Crawford’s family filed the federal, civil lawsuit against Williams and Darkow, as well as the city of Beavercreek, Beavercreek Police Chief Dennis Evers and Wal-Mart, in December 2014 in relation to Crawford’s death.
The civil lawsuit listed 17 counts against the defendants, ranging from assault and battery against the officers directly involved in the shooting, to negligent training and supervision against Evers and the city of Beavercreek, to negligence against Wal-Mart, as well as other charges. In the lawsuit documents, the family asked for a jury trial and compensatory damages in excess of $75,000.
According to the motion filed by the officers’ attorneys Nov. 20, the DOJ investigation investigation remains ongoing, and as recently as September 2015, the DOJ had contacted Wal-Mart requesting information and access to the store.
The document argues that if the civil case would proceed, the officers could invoke their Fifth Amendment rights, but would be forced to “pay a hefty price,” because they “will essentially have to forfeit any defense in this civil action, as a civil defense and remaining silent are mutually antagonistic choices.”

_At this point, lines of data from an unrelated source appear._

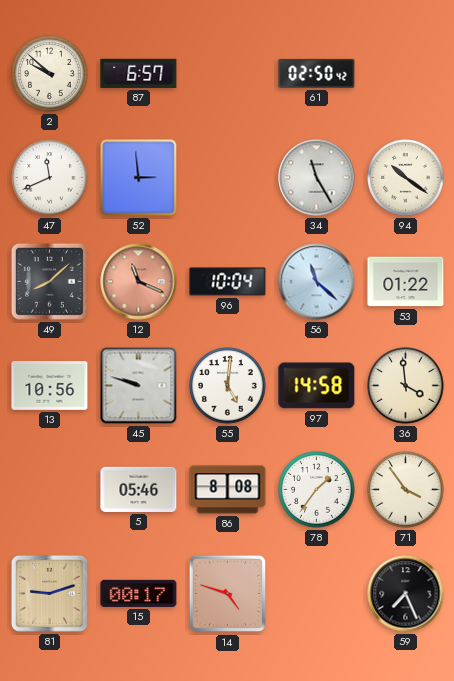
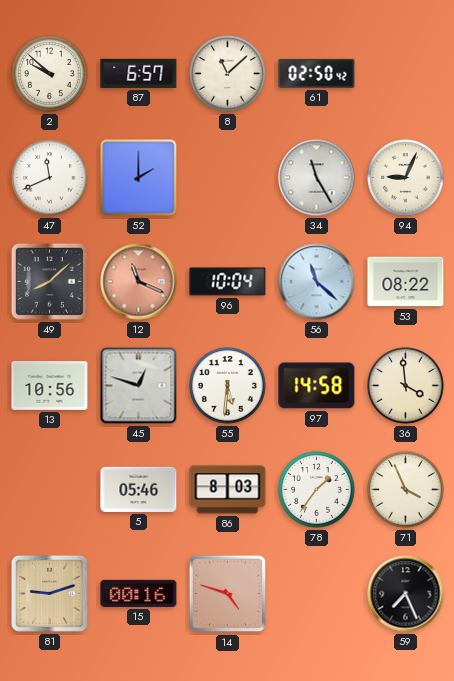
8: none -> 11:08
52: 2:59 -> 2:00
94: 10:21 -> 9:04
53: 01:22 -> 08:22
45: 9:48 -> 12:48
55: 5:01 -> 5:31
86: 8:08 -> 8:03
71: 3:54 -> 3:56
15: 00:17 -> 00:16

The document argues that the “significant overlap between this case and the federal criminal investigation weighs heavily in favor of a stay, as the extent to which these two undertakings overlie creates a danger of self-incrimination on the part of Officer Williams and Sgt. Darkow.”
The document asks for a stay for a definite period of time, such as six months, at the end of which, the court could re-evaluate the stay.
A federal judge will make a ruling on the request after responses to the motion by other lawsuit parties are filed. Responses are due Dec. 14, according to online court records.
A similar stay was granted in June to two Cleveland police officers involved in the deadly shooting of Tamir Rice. Attorneys for those officers made similar arguments in relation to a civil lawsuit and potential criminal charges and were granted a temporary stay of discovery.